Per Kelley’s research, while African-born slave men often married “creole” (American-born) women, African-born women tended to only marry men also from Africa. All four enslaved African women at the Mims Plantation did so, for example, but it was a trend county-wide. As Kelley wrote:
“This discrimination on the part of the women suggests that they chose partners with particular criteria in mind, probably having to do with communication and compatibility And this tendency toward endogamy was pronounced off the Mims plantation as well. The 1870 census reveals that twenty-eight of thirty-three married or partnered African-born women in Brazoria County chose African-born men. The consistency with which Africans sought out African marriage partners suggests not merely that "African" constituted a distinct identity among Brazos slaves but that African-born men and women of specific linguistic, religious, and cultural backgrounds sought--and in many cases found--marriage partners with similar backgrounds.
The Mims records reveal not only endogamous relationships among Africans but enduring and fertile ones. Though by 1845 both groups averaged 3.5 children per woman, the creole mean was distorted by one mother with 8 children, while several others had only one or two. Most of the African women, in contrast, bore 3 or 4 children. The comparatively high fertility rate (which runs counter to those for other plantation societies) suggests that the Africans would have been able to pass on select beliefs and practices to a second generation. However, we should be careful not to overstate the point. Virtually all of the Africans' children had English names, and they showed no particular preference for marriage partners with African parents. They were, in other words, creoles, though with particularly strong and immediate connections with their African past.
In studying the history of Brazoria County, I’ve come to a sense of tragedy and frustration. For such an old county, there is very little “history.” Which doesn’t mean that a lot of things didn’t happen here, that many lives and souls have passed through. Very little of it was recorded. With at least seven of ten Brazoria Countians enslaved up until 1865, and probably about half of the remaining people here illiterate, we have only the selective memories of the elite Whites to go from.

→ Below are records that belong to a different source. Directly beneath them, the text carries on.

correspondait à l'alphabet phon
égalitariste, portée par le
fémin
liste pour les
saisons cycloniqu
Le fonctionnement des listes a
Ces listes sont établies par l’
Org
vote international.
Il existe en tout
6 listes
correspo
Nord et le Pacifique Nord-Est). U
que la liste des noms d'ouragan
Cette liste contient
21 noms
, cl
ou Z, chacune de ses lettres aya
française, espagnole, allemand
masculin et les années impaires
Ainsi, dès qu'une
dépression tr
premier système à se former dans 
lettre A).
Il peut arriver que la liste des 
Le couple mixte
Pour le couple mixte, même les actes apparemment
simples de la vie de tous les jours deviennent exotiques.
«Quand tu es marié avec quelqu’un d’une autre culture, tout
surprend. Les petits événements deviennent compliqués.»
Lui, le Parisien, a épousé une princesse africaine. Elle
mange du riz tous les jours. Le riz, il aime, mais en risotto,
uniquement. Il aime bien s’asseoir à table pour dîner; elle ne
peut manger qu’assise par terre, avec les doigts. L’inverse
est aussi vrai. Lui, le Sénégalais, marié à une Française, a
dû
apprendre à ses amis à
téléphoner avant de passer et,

How much music and culture and folklore and wisdom has been lost on these haunted and brutal former plantation lands? I am grateful my ancestors captured some of what remained in the 1930s, when they visited the prison farms that literally evolved out of the plantations on the very same grounds, but little of what they found was unadulterated by contact with people from the rest of Texas and the nation. What could we have learned of early 19th Century Africa had anyone the heart, head and soul to listen to those they’d enslaved?

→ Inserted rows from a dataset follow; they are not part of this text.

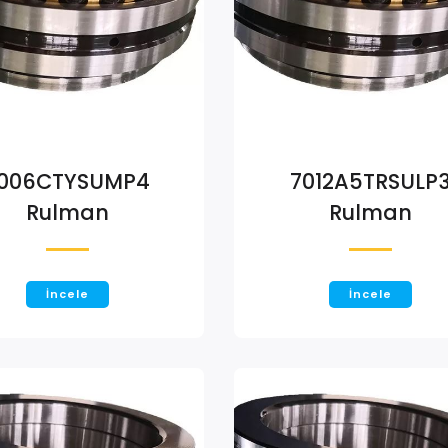
006CTYSUMP4
7012A5TRSULP
Rulman
Rulman
İncele
İncele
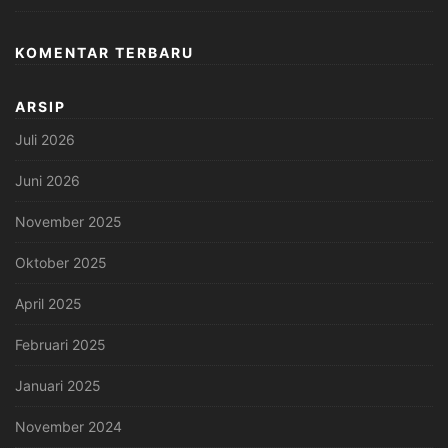
KOMENTAR TERBARU
ARSIP
Juli 2026
Juni 2026
November 2025
Oktober 2025
April 2025
Februari 2025
Januari 2025
November 2024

Guess we now need to rename Fannin street and our state capitol.
If Texans were willing to leave and fight the Union to maintain slavery, it stands to reason that was also a major reason they were previously willing to do the same with Mexico. Granted, there were some compelling reasons to leave Mexico that had nothing to do with slavery, but few things motiviate people to fight as much as the threat of losing their "property." And Mexico was threatening the Texan slave owners with that prospect. So I agree with your contention that it was likely a major cause. Even if it was downplayed in my year long 7th Grade Texas History Class in College Station. Which itself was once cotton and slave country, and still had the look, when I lived there, of Jim Crow sharecropper country when you went for a drive in the country.